Na Ásia temos neste dealbar de milênio uma oportunidade única de colocar à prova essa "parceria estratégica" luso-brasileira no domínio da língua, cujos objetivos acabo sumariamente de traçar. De fato, a meio caminho entre a Ásia e a Oceania, situa-se o futuro oitavo membro da Comunidade dos Países de Língua Portuguesa que em breve será o Estado soberano de Timor Loro Sae. Os dirigentes máximos e designadamente o Presidente do Conselho Nacional da Resistência Timorense, Xanana Gusmão, daquele território em pleno processo de autodeterminação e reconstrução nacionais, já declararam que a língua oficial de Timor Leste deverá ser a língua portuguesa. Porém, como sabemos, em resultado de 25 anos de ocupação indonésia, na qual o uso do português esteve proibido, — é inacreditável, mas eles proibiram o ensino do português — , há uma larga faixa da população mais jovem que não fala português. Há assim um imenso trabalho de reaprendizagem da língua, símbolo e razão de identidade nacional desse novo estado lusófono, que urge realizar. Tratar-se-á de um esforço gigantesco que porá decisivamente à prova a nossa "Aliança Lusófona". Portugal encontra-se a montar no terreno um extenso e alargado programa de ensino da língua portuguesa. Também o Brasil já anunciou que quer participar na reconstrução de Timor, tendo elegido como área prioritária de intervenção exatamente o ensino da língua portuguesa. Nesta medida, julgo que é pois chegada a hora de o Brasil e Portugal assumirem a responsabilidade conjunta de devolverem a Timor a identidade cultural que lhes foi roubada no passado através de uma ação coordenada e concertada de difusão da nossa língua comum. O sr. presidente da República, Fernando Henrique Cardoso, na visita que acaba de realizar a Portugal, assumiu de resto o compromisso público de construir conjuntamente com o meu país uma parceria no domínio do ensino e difusão da língua portuguesa em Timor.

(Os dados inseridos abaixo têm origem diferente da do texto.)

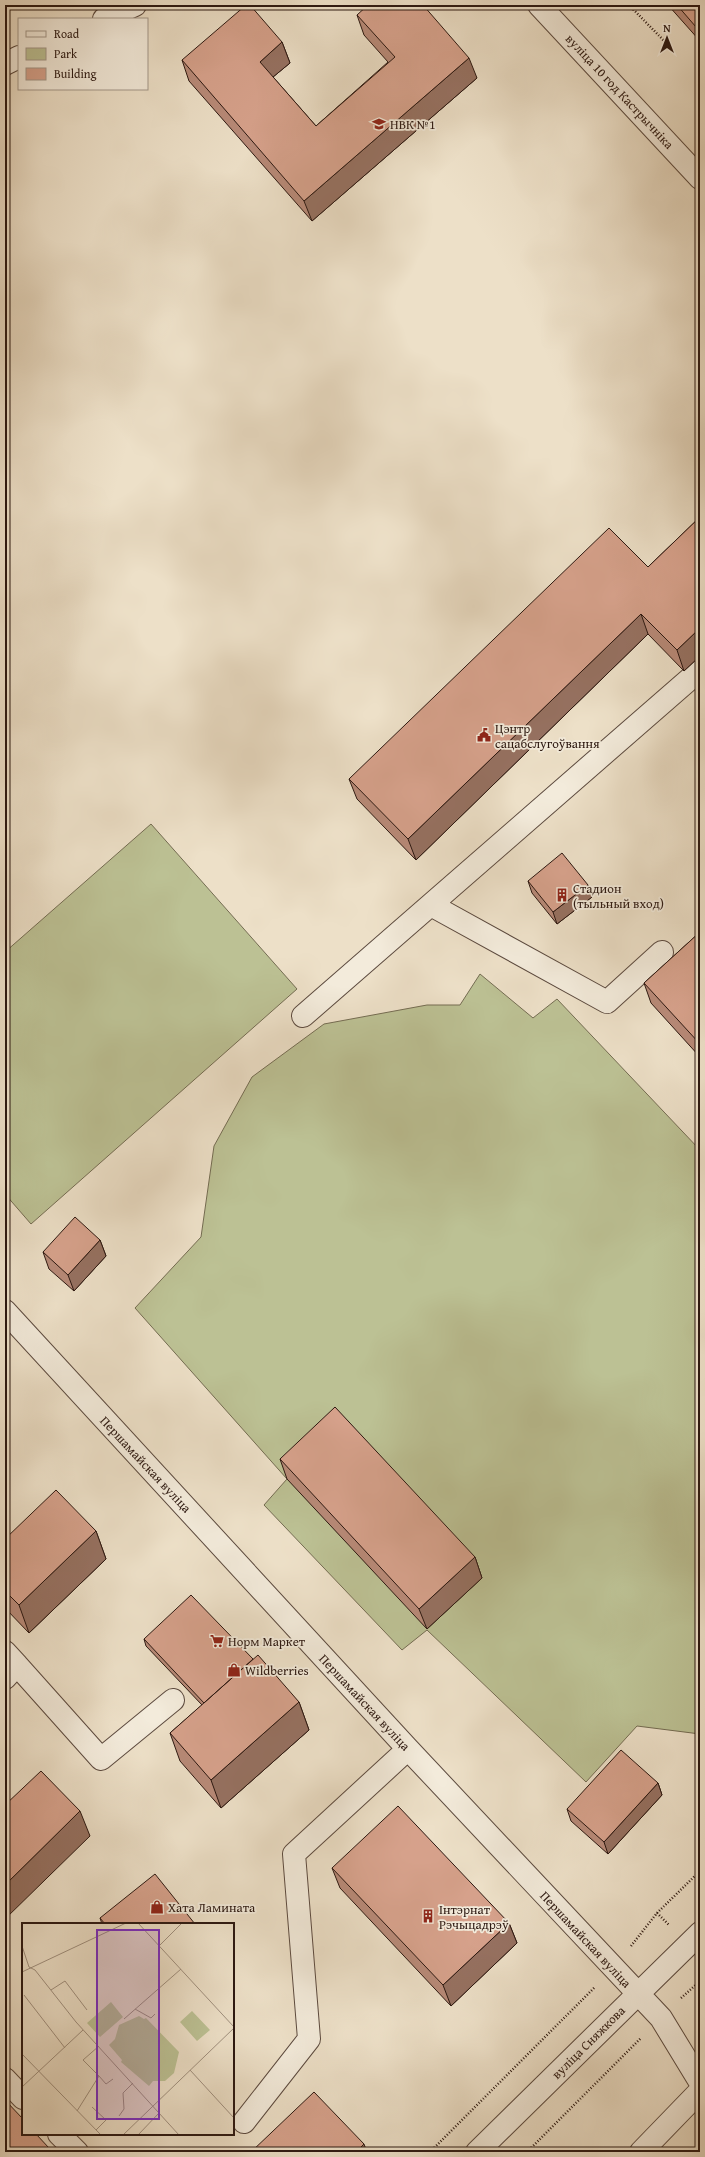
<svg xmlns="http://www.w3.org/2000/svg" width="705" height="2157" viewBox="0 0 705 2157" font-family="'Gentium Book Plus',serif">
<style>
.green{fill:#bcc194;stroke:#746c52}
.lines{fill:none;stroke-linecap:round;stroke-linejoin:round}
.minor-casing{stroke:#5c4a3f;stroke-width:24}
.path{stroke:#2c1811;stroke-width:2.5;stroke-dasharray:1 2;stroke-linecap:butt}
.minor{stroke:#f3ebdb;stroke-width:22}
.wall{fill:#b88a78;stroke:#2c1811}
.shaded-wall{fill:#967161;stroke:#2c1811}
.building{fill:#d6a18b;stroke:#2c1811}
.labels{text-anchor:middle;stroke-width:3.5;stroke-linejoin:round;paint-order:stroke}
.street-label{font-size:13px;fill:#2c1811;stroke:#f3ebdb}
.poi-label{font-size:13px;fill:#2c1811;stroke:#f3ebdb;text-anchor:start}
.inset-road{fill:none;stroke:#a0907f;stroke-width:1}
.view{fill:#7b2cbf;fill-opacity:0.15;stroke:#7b2cbf;stroke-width:2}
.inset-edge{fill:none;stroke:#2c1811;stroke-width:2}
</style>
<rect width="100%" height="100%" fill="#ede0c8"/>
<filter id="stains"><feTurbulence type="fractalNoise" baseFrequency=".005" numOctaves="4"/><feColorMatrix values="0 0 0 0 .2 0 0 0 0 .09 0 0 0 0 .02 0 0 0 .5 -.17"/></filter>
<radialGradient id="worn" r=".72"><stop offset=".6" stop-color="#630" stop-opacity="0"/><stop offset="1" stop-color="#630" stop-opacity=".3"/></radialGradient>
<path class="green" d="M151 824 297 989 31 1224 5 1194V952Z
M480 974 533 1018 557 999 700 1150V1734L637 1726 586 1782 427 1630 402 1650 264 1505 287 1479 135 1308 201 1237 214 1146 252 1077 324 1024 427 1005H460Z"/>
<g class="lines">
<g class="minor-casing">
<path id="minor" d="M539 5 700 178
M104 19 135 5
M5 64 19 57
M431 905 607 1002 662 952
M303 1016 700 670
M5 1311 408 1749 661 2018 700 2082
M5 1652 17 1665 5 1678
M17 1665 101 1759 173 1700
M5 2079 23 2098
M244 2122 309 2039 294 1854 408 1749
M59 2134 77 2152
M477 2152 700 1933
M641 2152 700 2091"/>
</g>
<path class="path" d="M629 5 673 50
M657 1913 669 1925
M631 1946 657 1913 700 1871
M681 1998 700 1981
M430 2152 595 1987
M527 2152 641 2038"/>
<use href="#minor" class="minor"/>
</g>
<path class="wall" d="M668 5H700V41Z
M357 15 477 78 312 221 189 81 182 60 282 42 290 63 273 77 316 126 388 62 364 35Z
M700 517V656L684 671 648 634 416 860 357 799 349 779 648 567Z
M528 881 588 885 592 897 557 924 532 893Z
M700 932V1057L651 1003 644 983Z
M100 1240 106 1256 74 1291 49 1269 43 1252Z
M280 1459 475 1557 482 1578 427 1629 287 1479Z
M96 1531 106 1559 29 1633 5 1608V1539Z
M144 1639 253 1659 299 1702 309 1730 221 1808 180 1761 170 1733 202 1705 146 1646Z
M658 1783 662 1795 608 1854 571 1821 567 1809Z
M332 1868 509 1923 517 1943 451 2006 340 1888Z
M100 1918 195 1924H102Z"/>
<path class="shaded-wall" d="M700 24V37L696 27Z
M282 42 290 63 267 82 260 62Z
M469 58 477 78 312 221 304 201Z
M641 614 648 634 416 860 408 839Z
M700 628V656L684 671 677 650Z
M588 885 592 897 557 924 553 912Z
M100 1240 106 1256 74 1291 68 1275Z
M96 1531 106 1559 29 1633 19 1605Z
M475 1557 482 1578 427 1629 419 1609Z
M299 1702 309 1730 221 1808 211 1780Z
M658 1783 662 1795 608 1854 604 1842Z
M80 1811 90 1836 5 1919V1885Z
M509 1923 517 1943 451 2006 443 1985Z
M364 2144 367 2152H356Z
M49 2148 50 2152H45Z"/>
<path class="building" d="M246 5H250L282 42 260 62 316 126 395 57 357 15 368 5H423L469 58 304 201 182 60Z
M677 5H700V24L696 27Z
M700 517V628L677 650 641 614 408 839 349 779 609 528 648 567Z
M562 853 588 885 553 912 528 881Z
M700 932V1044L644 983Z
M75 1217 100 1240 68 1275 43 1252Z
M335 1407 475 1557 419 1609 280 1459Z
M56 1490 96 1531 19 1605 5 1591V1539Z
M191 1595 253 1659 204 1703 144 1639Z
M258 1655 299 1702 211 1780 170 1733Z
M621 1750 658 1783 604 1842 567 1809Z
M41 1771 80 1811 5 1885V1805Z
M398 1806 509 1923 443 1985 332 1868Z
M155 1874 195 1924H105L100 1918Z
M314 2092 364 2144 356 2152H251Z
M5 2100 23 2119V2134H36L49 2148 45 2152H5Z"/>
<defs>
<g id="school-bare" transform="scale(1.08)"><path d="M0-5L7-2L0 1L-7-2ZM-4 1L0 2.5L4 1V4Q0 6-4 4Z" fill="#8f2418" stroke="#f3ebdb" stroke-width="2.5" paint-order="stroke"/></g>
<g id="civic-bare" transform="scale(1.08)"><path d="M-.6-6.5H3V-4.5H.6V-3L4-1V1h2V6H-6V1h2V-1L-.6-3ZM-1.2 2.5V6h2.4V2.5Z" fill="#8f2418" stroke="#f3ebdb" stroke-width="2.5" paint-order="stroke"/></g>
<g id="building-bare" transform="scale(1.08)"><path d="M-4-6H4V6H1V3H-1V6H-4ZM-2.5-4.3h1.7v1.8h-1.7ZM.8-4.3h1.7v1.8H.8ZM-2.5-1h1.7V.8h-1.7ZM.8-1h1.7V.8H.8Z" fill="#8f2418" stroke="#f3ebdb" stroke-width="2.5" paint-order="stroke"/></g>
<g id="supermarket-bare" transform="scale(1.08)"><path d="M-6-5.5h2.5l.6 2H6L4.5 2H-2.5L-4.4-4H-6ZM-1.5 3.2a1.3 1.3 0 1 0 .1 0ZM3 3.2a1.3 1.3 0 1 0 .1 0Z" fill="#8f2418" stroke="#f3ebdb" stroke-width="2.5" paint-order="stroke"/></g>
<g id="shop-bare" transform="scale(1.08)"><path d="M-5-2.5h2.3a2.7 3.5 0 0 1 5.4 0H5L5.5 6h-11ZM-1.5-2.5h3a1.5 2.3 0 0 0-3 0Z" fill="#8f2418" stroke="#f3ebdb" stroke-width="2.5" paint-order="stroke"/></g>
</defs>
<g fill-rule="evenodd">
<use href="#school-bare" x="379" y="124"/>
<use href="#civic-bare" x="484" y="735"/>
<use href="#building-bare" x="562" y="895"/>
<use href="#supermarket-bare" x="217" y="1641"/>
<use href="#shop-bare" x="234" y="1670"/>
<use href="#shop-bare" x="157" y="1907"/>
<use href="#building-bare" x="428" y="1916"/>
</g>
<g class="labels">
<g class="street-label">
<text transform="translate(620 91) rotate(47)" y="5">вуліца 10 год Кастрычніка</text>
<text transform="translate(146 1464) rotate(47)" y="5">Першамайская вуліца</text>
<text transform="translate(365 1702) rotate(47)" y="5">Першамайская вуліца</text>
<text transform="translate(586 1939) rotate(47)" y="5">Першамайская вуліца</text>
<text transform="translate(588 2042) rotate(-45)" y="5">вуліца Сняжкова</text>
</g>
<g class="poi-label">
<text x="390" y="129">НВК №1</text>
<text x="495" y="733">Цэнтр<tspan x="495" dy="15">сацабслугоўвання</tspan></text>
<text x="573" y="893">Стадион<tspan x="573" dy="15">(тыльный вход)</tspan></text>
<text x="228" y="1646">Норм Маркет</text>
<text x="245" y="1675">Wildberries</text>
<text x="168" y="1912">Хата Ламината</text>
<text x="439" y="1914">Інтэрнат<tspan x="439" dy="15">Рэчыцадрэў</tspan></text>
</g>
</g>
<g transform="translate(22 1923)">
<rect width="212" height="212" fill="#ede0c8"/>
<path d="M89 79 101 94 78 114 65 100ZM170 88 188 107 175 118 158 99ZM117 93 122 96 124 95 157 129 152 150 143 158H131L127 163 99 139 100 137 87 122 93 116 97 102Z" fill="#bcc194"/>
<path class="inset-road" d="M116 0 212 104M0 23 7 44 13 47 54 99 157 212M137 23 160 0M0 49 104 0M29 67 43 58 65 87M2 72 43 125M113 86 129 95 133 91M102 96 159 46M0 131 79 212M168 147 212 195M77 153 84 161 91 156M0 164 61 107M70 184 84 197 74 207M55 188 77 153 61 137 77 123M97 193 102 186 101 170 111 160M101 212 212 105M116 212 137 190"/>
<path class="view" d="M75 7H137V196H75Z"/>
<rect width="212" height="212" class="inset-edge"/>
</g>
<rect width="705" height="2157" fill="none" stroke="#ede0c8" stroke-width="20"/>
<rect x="6" y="6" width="693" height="2145" fill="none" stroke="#2c1811" stroke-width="2"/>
<rect x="10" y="10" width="685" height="2137" fill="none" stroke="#2c1811"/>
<rect x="18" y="18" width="130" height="72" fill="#f3ebdb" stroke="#a3978a"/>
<rect x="26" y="31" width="20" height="6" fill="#f3ebdb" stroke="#a3978a"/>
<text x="54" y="38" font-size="12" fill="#2c1811">Road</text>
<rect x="26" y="48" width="20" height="12" fill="#bcc194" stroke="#a3978a"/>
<text x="54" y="58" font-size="12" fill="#2c1811">Park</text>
<rect x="26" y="68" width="20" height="12" fill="#d6a18b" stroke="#a3978a"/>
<text x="54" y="78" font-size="12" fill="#2c1811">Building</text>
<g transform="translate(667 38)" stroke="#f3ebdb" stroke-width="3" paint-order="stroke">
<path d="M0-3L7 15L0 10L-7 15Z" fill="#2c1811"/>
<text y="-6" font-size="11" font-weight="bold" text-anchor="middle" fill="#2c1811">N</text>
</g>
<rect width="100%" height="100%" filter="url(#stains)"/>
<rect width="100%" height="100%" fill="url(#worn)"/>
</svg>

Permitam-me assim que termine com o seguinte repto: façamos de Timor o grande elemento fundador da nossa "Aliança Lusófona", uma aliança serena, mas afirmativa, feita com base numa herança cultural e lingüística comum que aceita no seu seio a diversidade multicultural enriquecedora que lhe é própria, sem perder de vista o sentido partilhado da História e do futuro. Muito obrigado.